Publiceret: 29.09.2016Af Peter G. H. Madsen mail
Thousands of Danes have rented out their apartments on Airbnb. Yet more have earned money by offering a lift in their car on GoMore. But only very few businesses have shared their machinery with others.
But figures published by the Confederation of Danish Industry show that if businesses realised the full commercial potential of the sharing economy, they would be able to boost prosperity in Denmark by almost DKK 4 billion – while a partial and more realistic realisation of this potential may amount to something like DKK 1.7 billion.
One of the companies already in the thick of the sharing economy is Thermo Fisher Scientific in Roskilde.
The company produces disposable plastic products for the healthcare sector. These products need to be 100% sterile. To achieve this, the company uses a gamma ray irradiation facility to irradiate its plastic products.

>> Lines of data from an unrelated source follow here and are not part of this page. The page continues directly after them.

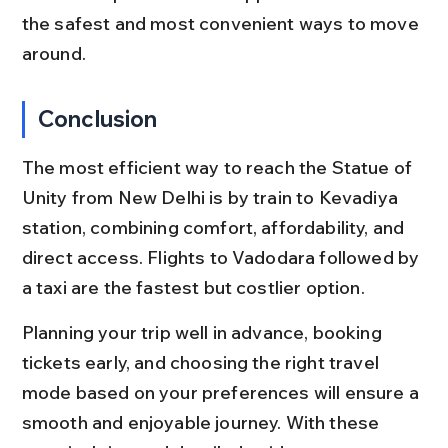
the safest and most convenient ways to move 
around.
Conclusion
The most efficient way to reach the Statue of 
Unity from New Delhi is by train to Kevadiya 
station, combining comfort, affordability, and 
direct access. Flights to Vadodara followed by 
a taxi are the fastest but costlier option.
Planning your trip well in advance, booking 
tickets early, and choosing the right travel 
mode based on your preferences will ensure a 
smooth and enjoyable journey. With these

Thermo Fisher Scientific started sharing the facility with other businesses about a year ago.
“In principle, other businesses’ need for gamma ray irradiation need not concern us. But by sharing our facilities, we help these other businesses, ourselves and society at large,” says Site Manager Torben R. Strand who believes that the advent of the sharing economy among consumers means that it is natural to extend it into the business community.

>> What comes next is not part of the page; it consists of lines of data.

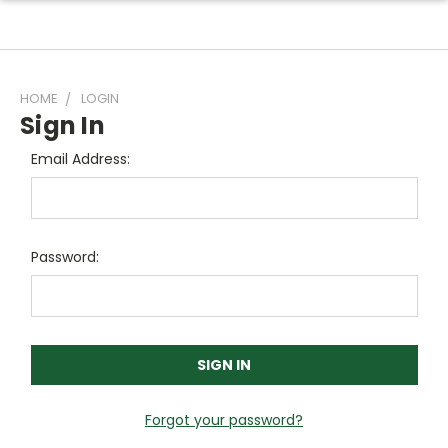
HOME
LOGIN
Sign In
Email Address:
Password:
Forgot your password?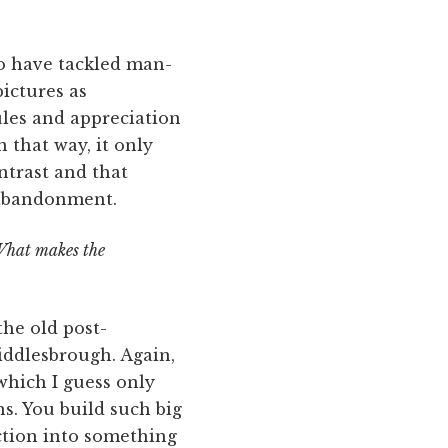
o have tackled man-
ictures as
ules and appreciation
 that way, it only
ntrast and that
 abandonment.
 What makes the
the old post-
Middlesbrough. Again,
 which I guess only
s. You build such big
ction into something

“But, of course, we don’t do it just to be nice. We have decided to expand our facility to allow us to double our irradiation capacity. This is something we have done because it makes good business sense.”
According to a survey of members of the Confederation of Danish Industry’s business panel, currently about 30% of businesses have a surplus capacity of machinery and buildings. But only 26% of this surplus capacity is shared with other businesses.
“That is why the potential for sharing even more among businesses is there,” believes Deputy Director Kent Damsgaard from the Confederation of Danish Industry.
“The sharing economy could become a good deal both for the business community and wider society – simply because more businesses and more employees gaining access to the latest and best equipment will provide customers with enhanced solutions. So it’s just a matter of getting it up and running,” he says.
Many of the businesses taking part in the Confederation of Danish Industry’s survey are calling for technology platforms to help them utilise the sharing economy in their businesses.
“A greater penetration of sharing economy platforms would also help to give things a kick-start. If it becomes easy for businesses to offer their machinery and hire other people’s, thinking like a sharing economy will become a great deal more attractive,” says Kent Damsgaard.